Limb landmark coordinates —
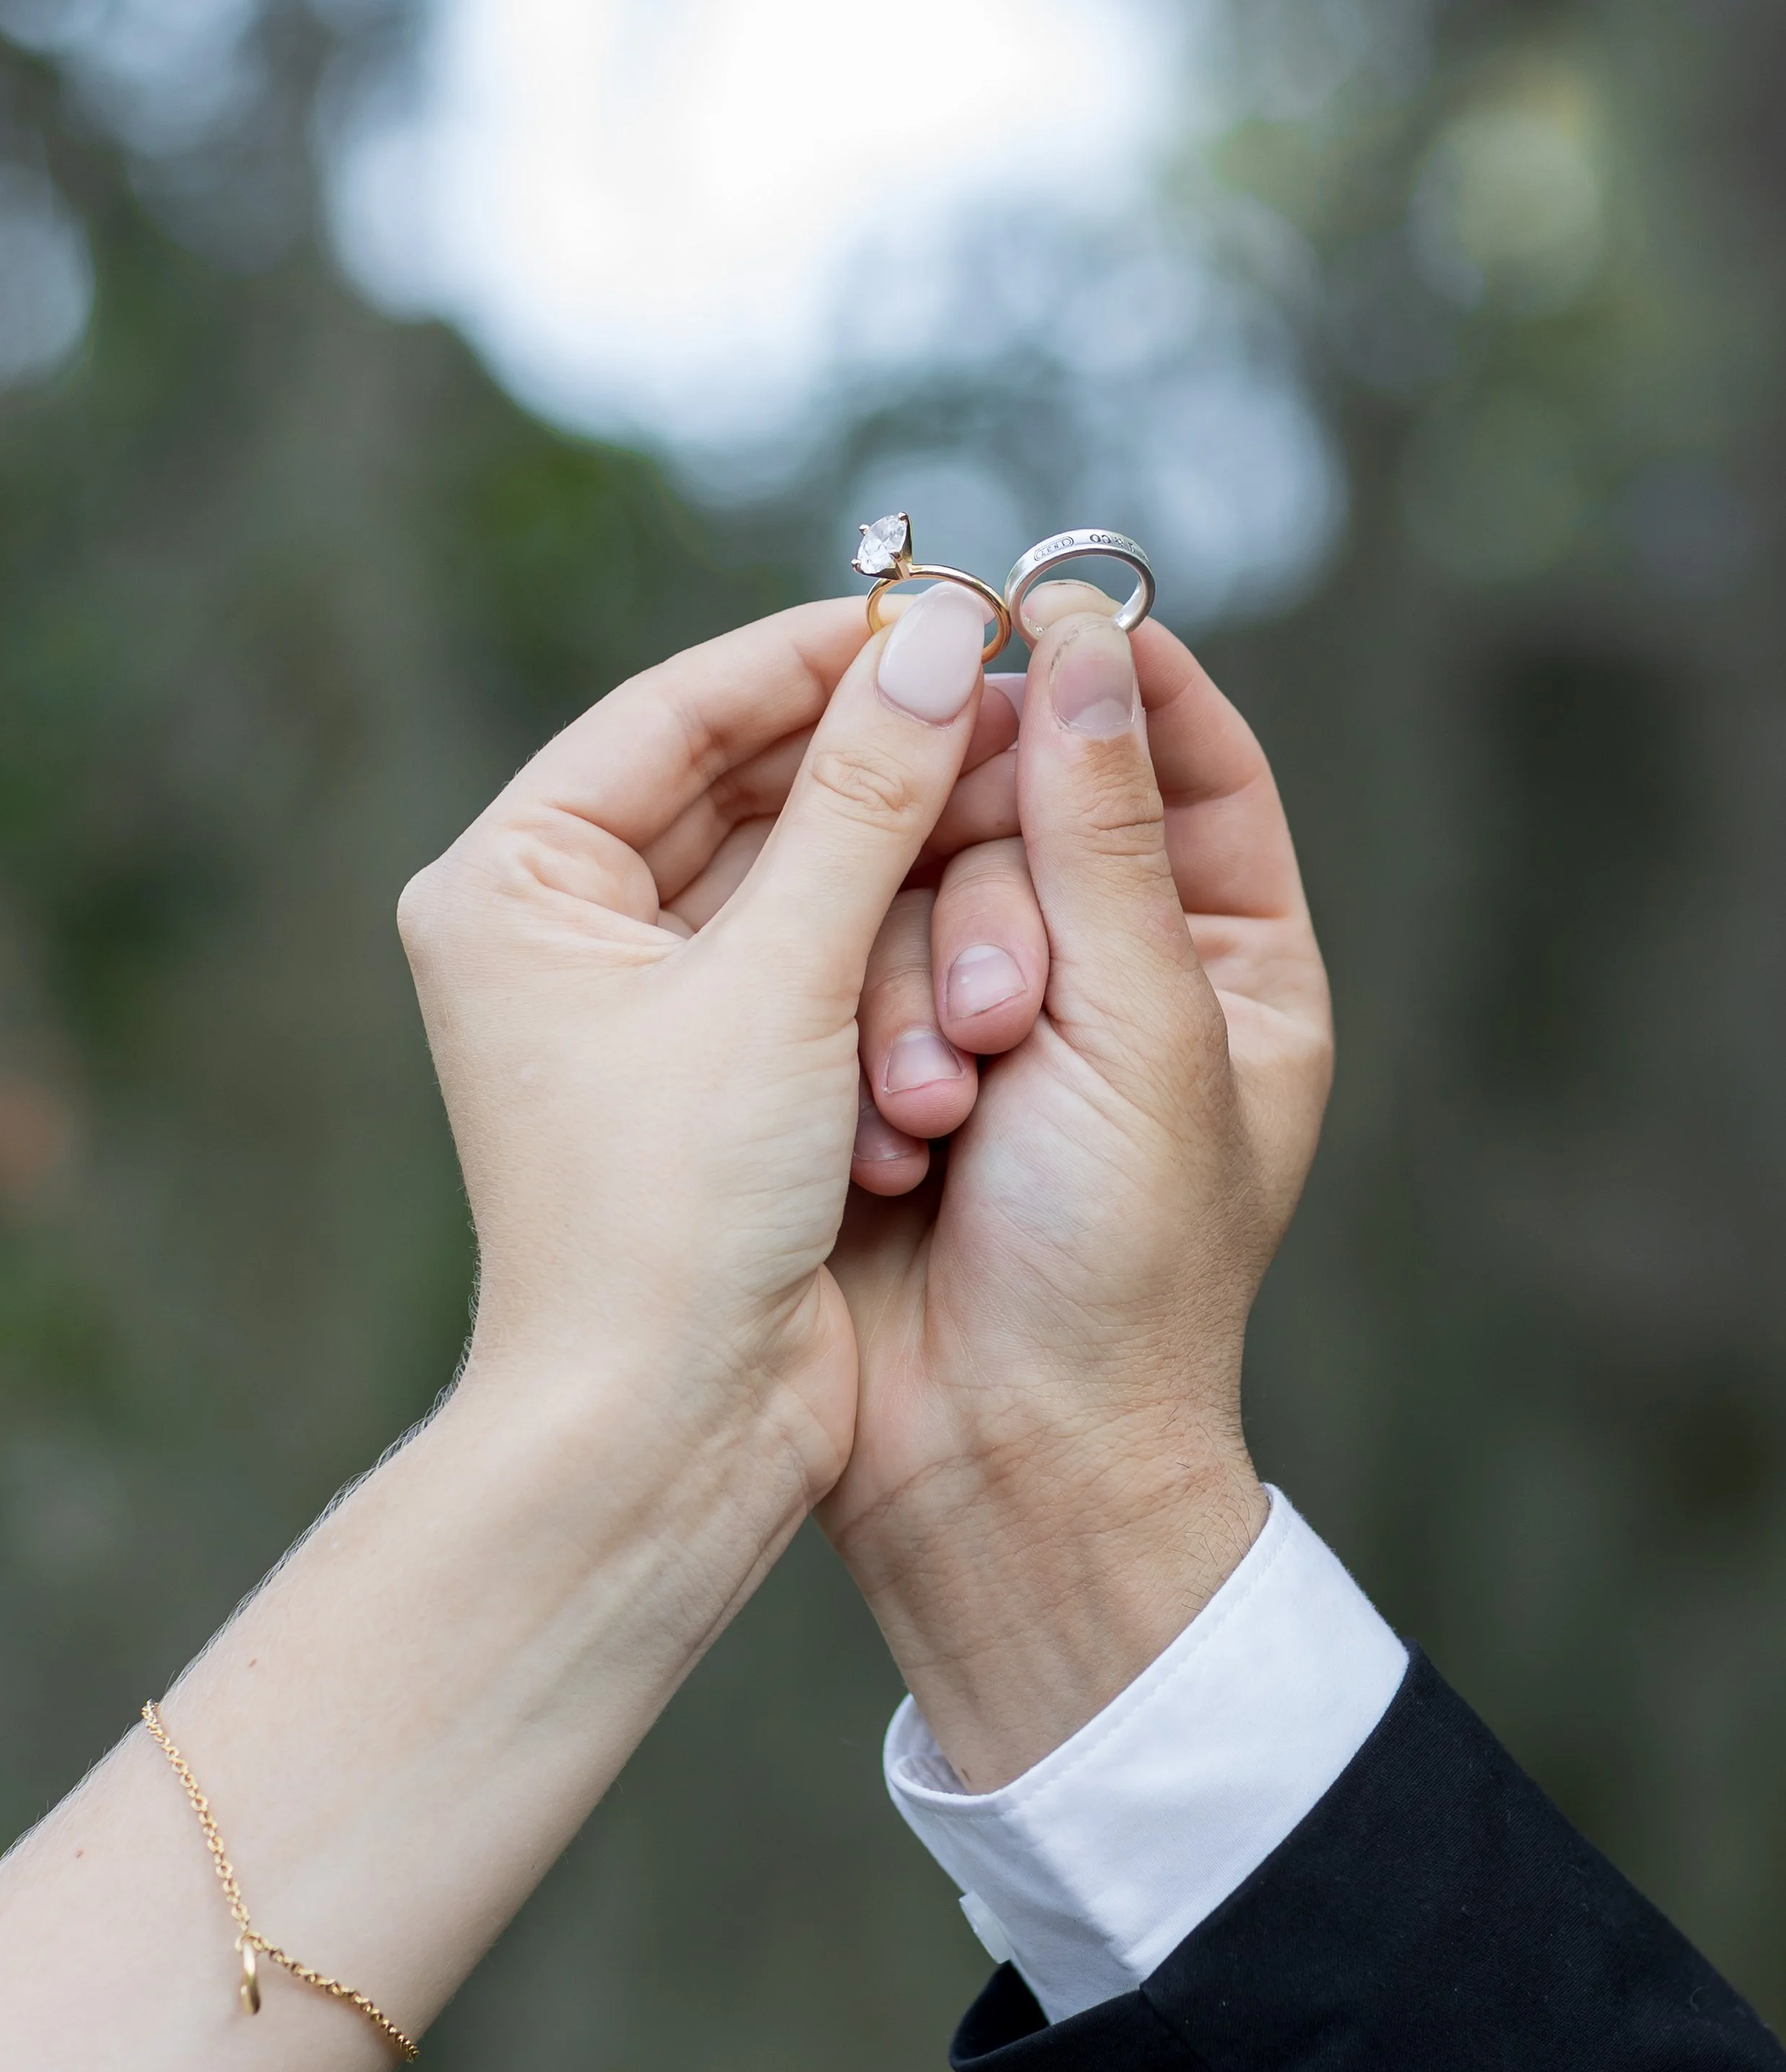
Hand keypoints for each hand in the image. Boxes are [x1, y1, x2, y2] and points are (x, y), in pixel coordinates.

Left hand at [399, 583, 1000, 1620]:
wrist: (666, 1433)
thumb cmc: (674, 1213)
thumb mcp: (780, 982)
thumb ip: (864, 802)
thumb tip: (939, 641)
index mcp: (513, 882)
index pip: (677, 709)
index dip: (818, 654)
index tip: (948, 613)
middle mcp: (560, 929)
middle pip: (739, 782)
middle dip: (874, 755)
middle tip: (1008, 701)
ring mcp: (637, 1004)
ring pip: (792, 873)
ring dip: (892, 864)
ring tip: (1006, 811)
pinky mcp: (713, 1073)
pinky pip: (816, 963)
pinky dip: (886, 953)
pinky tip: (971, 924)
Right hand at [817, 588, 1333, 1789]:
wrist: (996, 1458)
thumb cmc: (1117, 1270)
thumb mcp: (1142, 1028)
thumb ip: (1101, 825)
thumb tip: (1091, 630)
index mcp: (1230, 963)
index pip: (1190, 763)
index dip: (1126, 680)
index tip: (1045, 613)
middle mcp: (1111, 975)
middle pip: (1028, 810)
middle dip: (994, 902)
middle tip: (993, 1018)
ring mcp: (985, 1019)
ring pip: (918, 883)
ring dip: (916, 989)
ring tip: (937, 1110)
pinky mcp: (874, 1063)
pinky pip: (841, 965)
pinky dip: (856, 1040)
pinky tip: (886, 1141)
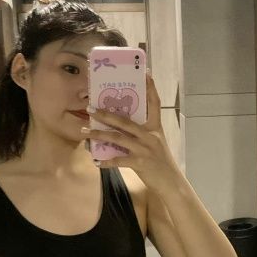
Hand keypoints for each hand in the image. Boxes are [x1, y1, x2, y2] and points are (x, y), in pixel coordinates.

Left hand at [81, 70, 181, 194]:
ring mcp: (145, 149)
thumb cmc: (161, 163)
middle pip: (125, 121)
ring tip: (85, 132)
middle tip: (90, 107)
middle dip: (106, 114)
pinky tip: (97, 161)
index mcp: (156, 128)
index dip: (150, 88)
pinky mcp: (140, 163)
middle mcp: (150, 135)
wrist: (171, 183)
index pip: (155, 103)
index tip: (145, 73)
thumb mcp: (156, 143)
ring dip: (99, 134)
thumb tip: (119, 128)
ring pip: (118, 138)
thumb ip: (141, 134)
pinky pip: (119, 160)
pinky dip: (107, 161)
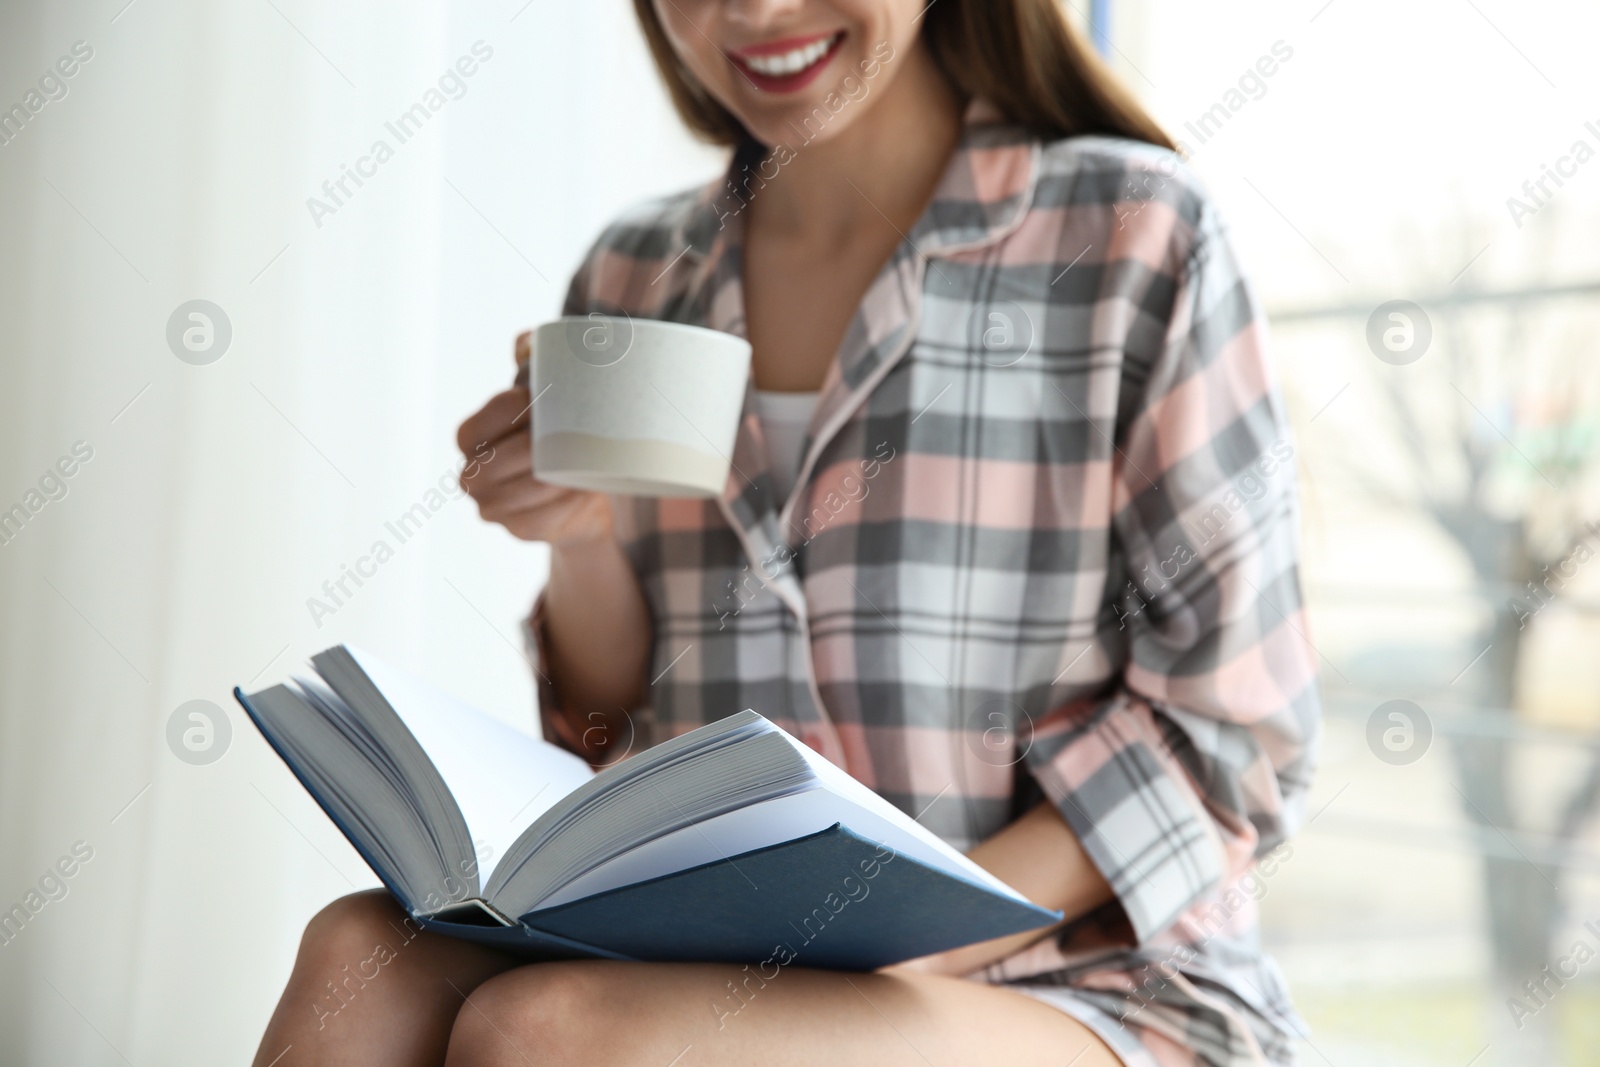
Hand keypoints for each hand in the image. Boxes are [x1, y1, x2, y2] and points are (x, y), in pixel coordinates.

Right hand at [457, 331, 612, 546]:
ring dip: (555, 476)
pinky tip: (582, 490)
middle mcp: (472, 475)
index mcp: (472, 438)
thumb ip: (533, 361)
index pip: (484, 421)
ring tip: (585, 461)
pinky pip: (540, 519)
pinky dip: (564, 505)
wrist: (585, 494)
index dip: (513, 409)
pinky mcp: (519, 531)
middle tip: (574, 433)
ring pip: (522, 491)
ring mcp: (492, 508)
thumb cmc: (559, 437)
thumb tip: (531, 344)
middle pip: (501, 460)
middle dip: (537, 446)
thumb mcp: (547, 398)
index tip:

TO DO — Leave the pictures out. Repeat every entry above exactly.

REPLY —
Hand keypoints for each hand in the image. Boxes are [x1, y1, x2, y2] and points are (x, y), in pixel coordinates.

Left hand at [399, 583, 1000, 1620]:
wrist: (666, 1433)
thumb cmc: (674, 1213)
thumb mcp: (780, 982)
thumb ip: (864, 802)
thumb tip: (939, 641)
index mcp: (513, 882)
index pip: (677, 709)
index dip: (818, 654)
index tip: (948, 613)
middle mcp: (560, 929)
middle pip: (739, 782)
middle dip: (874, 755)
middle tip: (1008, 701)
ring mcp: (637, 1004)
ring pip: (792, 873)
ring dip: (892, 864)
ring tip: (1006, 811)
pinky mcp: (713, 1073)
pinky pip: (816, 963)
pinky dip: (886, 953)
pinky tip: (971, 924)
Right hand at [817, 588, 1333, 1789]:
wrist: (996, 1458)
thumb cmc: (1117, 1270)
thumb mcp: (1142, 1028)
thumb ip: (1101, 825)
thumb tip: (1091, 630)
index mcp: (1230, 963)
index pip: (1190, 763)
index dip: (1126, 680)
index tip: (1045, 613)
middle mcp: (1111, 975)
middle pip: (1028, 810)
middle dip: (994, 902)
middle tip: (993, 1018)
ring mcp: (985, 1019)
ring pip: (918, 883)
ring dip: (916, 989)
ring tip: (937, 1110)
pinky mcp: (874, 1063)
pinky pip: (841, 965)
pinky dip: (856, 1040)
pinky tip: (886, 1141)
Hand keypoints for each hand in the image. Boxes are [x1, y1, x2, y2] and points are (x, y), in pixel coordinates.

Left hand at [81, 70, 181, 194]:
ring mcp: (145, 149)
thumb cmc: (161, 163)
middle pip: (125, 121)
ring tip: (85, 132)
middle tip: (90, 107)
middle dip: (106, 114)
pinky tip: (97, 161)
index mcp: (156, 128)
index dip: (150, 88)
pinky mcp: (140, 163)
middle mcp: (150, 135)
wrist: (171, 183)
index pip: (155, 103)
index tip: (145, 73)
thumb mcp: (156, 143)
ring dip: (99, 134)
thumb tip: (119, 128)
ring pip: (118, 138)
thumb ip: (141, 134)
pinky pip: (119, 160)
pinky dip: (107, 161)
Hand keypoints for each hand in the image. Boxes are [x1, y1, x2, y2] and points are (x, y), in pixel coordinates.

Right hand at [457, 331, 612, 546]:
ring dip: (555, 476)
pinky tip: (582, 490)
middle mcp: (472, 475)
index mcp: (472, 438)
thumb ip: (533, 361)
index pip: (484, 421)
ring tip: (585, 461)
pinky pip: (540, 519)
pinky dip: (564, 505)
wrist: (585, 494)
index dip: (513, 409)
pinky mcp: (519, 531)
middle tip: (574, 433)
ring pip: (522, 491)
ring mcp: (492, 508)
thumb cmc: (559, 437)
thumb tip: (531, 344)
middle pip: (501, 460)
middle dip: (537, 446)
thumb mcp: (547, 398)
index tip:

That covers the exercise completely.